Gameplay remains fluid and although the combat is intriguing to begin with, this does become repetitive before long. Another nuisance is the camera, being that it just doesn’t want to play ball at all the wrong times, especially during combat sequences. These are small faults in an otherwise remarkable and magnificently crafted adventure, but the frequency of these faults arise more than they should. What sets Okami aside from other high profile adventure games is the inclusion of the celestial brush, which is a tool that can be used for a wide range of different things. Not only do you use this brush to battle enemies, but it’s a tool for solving one of the many puzzles within. You can use it to build bridges, break objects, and even meditate a time pass. You’ll be picking up several brush techniques as you engage with brush gods throughout the game, all of which prove to be useful for one thing or another.
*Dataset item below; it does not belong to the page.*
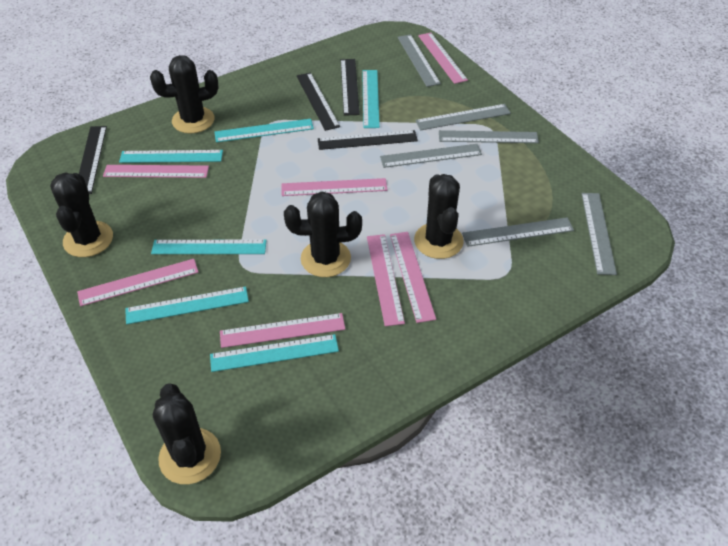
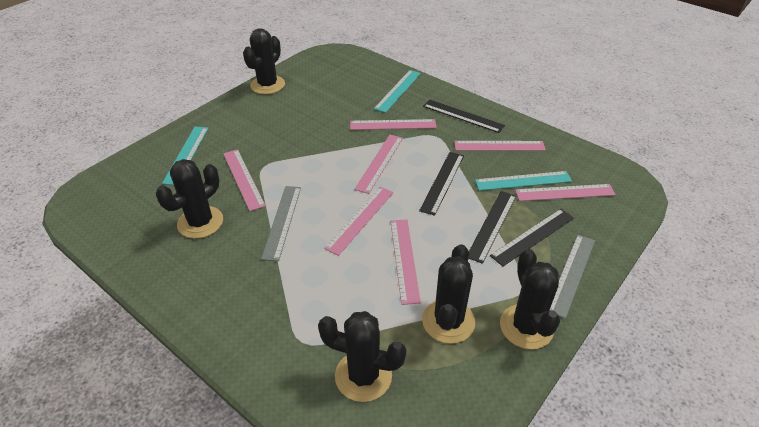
grey ruler: 6 -> 2
turquoise ruler: 6 -> 3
Ink for this brush is replenished over time, preventing players from abusing its powers for that easy ride.
You can indeed spend your hard earned Yen on better weaponry and tools, as well as quest specific items that are needed to progress further. Yen can be earned from a well fought battle, so it pays off (pardon the pun) to focus on your foes and ensure you lay them to waste with decent attacks and good time keeping. Amaterasu has a companion on her journey that comes in the form of a small bug known as Issun, who helps to make up for the lost dialogue via rambling at you. This is further bolstered by the NPCs that you will also engage with on your quest. Speaking of, your quest to rid the world of returning evil is not one that proves to be overly tough. In fact I didn’t find it all too difficult at all. It can be challenging, but it never really crosses that line that turns fun into frustration. Instead it seamlessly sits between that spectrum. Even the boss fights are fairly straight forward when you get the hang of them, and their varying mechanics. There’s roughly 35 hours worth of fun to be had with Okami, which is padded out by added side missions and challenges along the way. Safe to say that if you, like me, never had the chance to enjoy this game before, you’ll easily find out what all the fuss has been about.
Okami HD is easily one of the best Capcom comeback titles from their impressive portfolio. The distinct art style and visual palette is as dominant today as it was eleven years ago, and it’s aged incredibly well as a result. The gameplay holds up brilliantly by standards today despite some issues with repetitive combat and a wonky camera. Okami’s story is well told and an absolute joy to trek through, offering up an intriguing plot that’s full of life and colour. There’s plenty of longevity to be had here throughout the 35 hour (plus) campaign and side content combined. The clever implementation of the celestial brush makes for some interesting puzzle sections, which is further built upon as you venture deeper in. There’s no denying that Okami earned quite the following back in its day, and seeing first hand how breathtaking and captivating this game really is, I can hand on heart see why that was. Returning fans and newcomers alike will get a blast out of this.
This game was tested and reviewed on Xbox One. All of the opinions and insights here are subject to that version.